El "gordo". Obviamente, entre los principales recuerdos de Rubén está el del primer encuentro con su principal mentor, el gran "Pichuco" Troilo. "Cuando salió mi primer simple, Para vos, canilla, se vendía en todos los kioscos de diarios del país, porque el Sindicato de Canillitas me ayudó", cuenta. "Es que me querían mucho, además ser canillita me atraía, fue una profesión frustrada para mí. Y cuando comenzó a difundirse el disco por la radio, Pichuco comenzó a averiguar quién era yo, porque me quería como cantante de su banda. Fuimos a conocerlo al estudio donde estaba grabando y casi me morí, porque verlo al ´Gordo´ era como ver a Dios. Y en un momento me llama, me agarra del cachete y me dice: ´Ya me contaron que vas a ser el cantante de mi banda, pero yo quiero decirte algo:¿me dejás ser tu padrino artístico? Ojo que yo soy muy exigente, pero vos tenés muchas condiciones y no quiero que te me escapes para ningún lado˜."

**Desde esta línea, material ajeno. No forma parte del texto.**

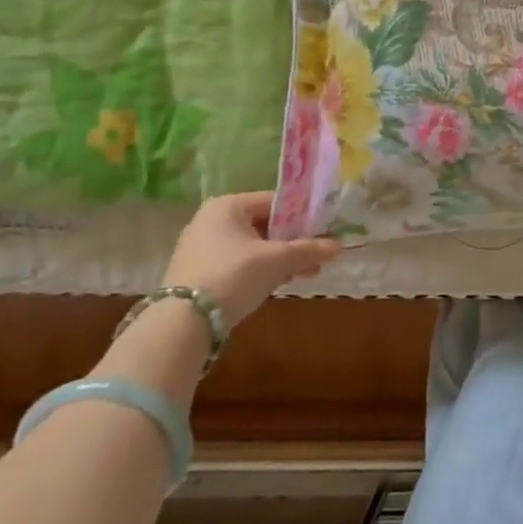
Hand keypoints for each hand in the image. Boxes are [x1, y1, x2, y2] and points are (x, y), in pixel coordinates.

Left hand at [162, 192, 338, 322]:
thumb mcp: (279, 260)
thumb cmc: (234, 275)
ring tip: (306, 273)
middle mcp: (211, 220)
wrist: (183, 321)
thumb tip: (339, 246)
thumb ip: (310, 249)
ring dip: (282, 258)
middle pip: (266, 225)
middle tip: (318, 255)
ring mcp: (201, 247)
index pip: (276, 202)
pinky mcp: (198, 271)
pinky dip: (262, 269)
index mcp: (228, 206)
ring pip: (254, 246)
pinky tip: (280, 283)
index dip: (304, 216)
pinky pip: (240, 262)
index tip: (324, 231)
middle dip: (295, 241)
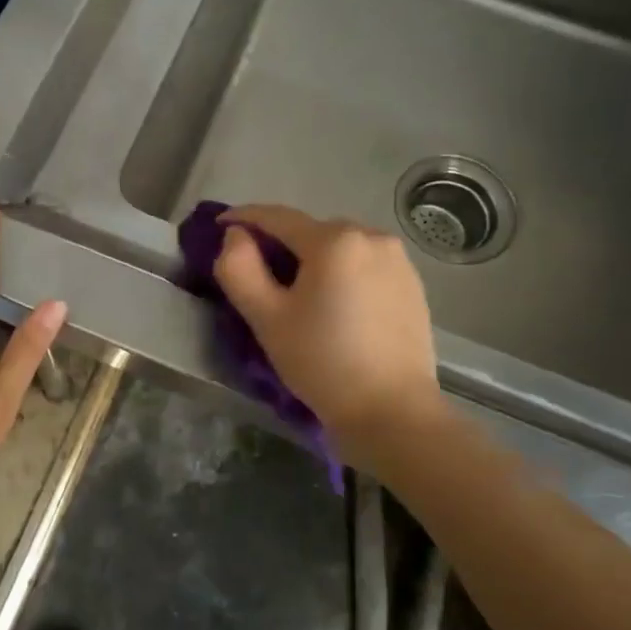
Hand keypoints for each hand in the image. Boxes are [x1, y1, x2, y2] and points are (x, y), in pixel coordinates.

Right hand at [214, 204, 446, 459]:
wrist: (393, 412)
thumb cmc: (322, 362)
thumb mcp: (266, 317)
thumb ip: (239, 268)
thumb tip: (236, 236)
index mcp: (334, 240)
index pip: (277, 217)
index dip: (243, 218)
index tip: (218, 224)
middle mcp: (371, 236)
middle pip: (310, 231)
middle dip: (280, 245)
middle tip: (255, 273)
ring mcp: (398, 260)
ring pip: (339, 248)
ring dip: (312, 260)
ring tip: (295, 293)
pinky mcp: (412, 284)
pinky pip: (363, 265)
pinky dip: (340, 274)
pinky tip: (332, 305)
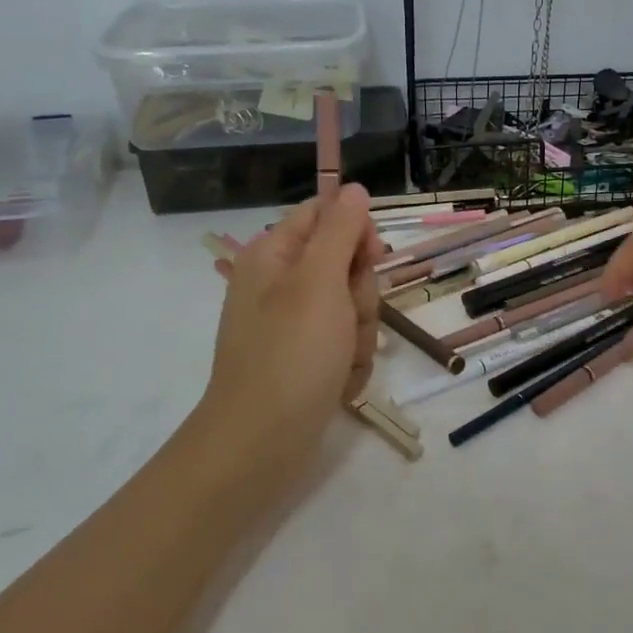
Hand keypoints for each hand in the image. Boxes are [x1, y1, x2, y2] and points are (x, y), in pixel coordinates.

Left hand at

-¿Y qué recuerdo guardás de tu presentación en ese legendario programa de variedades que fue "Sábados circulares"?

-Yo tuve un manager muy capaz, Horacio Quintana, que me abrió un montón de puertas. El tipo tenía mucho oficio. Pasa que, imaginate, representaba también a Hugo del Carril y Atahualpa Yupanqui. Y él no quiso llevarme a Grandes valores del tango, e hizo que me presentarme en Sábados circulares. A la gente veterana del tango medio que no le gustó. Es que te sobreprotegen un poco, pero es nada más que por exceso de amor.

-Tener 40 años de carrera a los 61 es todo un logro. ¿Cuál pensás que fue la clave?

-Tengo mucho humor. Y con eso se vive mucho más. Todos los días me levanto sonriente y le agradezco a Dios estar despierto. No concibo levantarme de mal humor, no puedo. Y esa es la base de todo, la fórmula para sentirse joven. ¡Y, por supuesto, jamás hablo de enfermedades!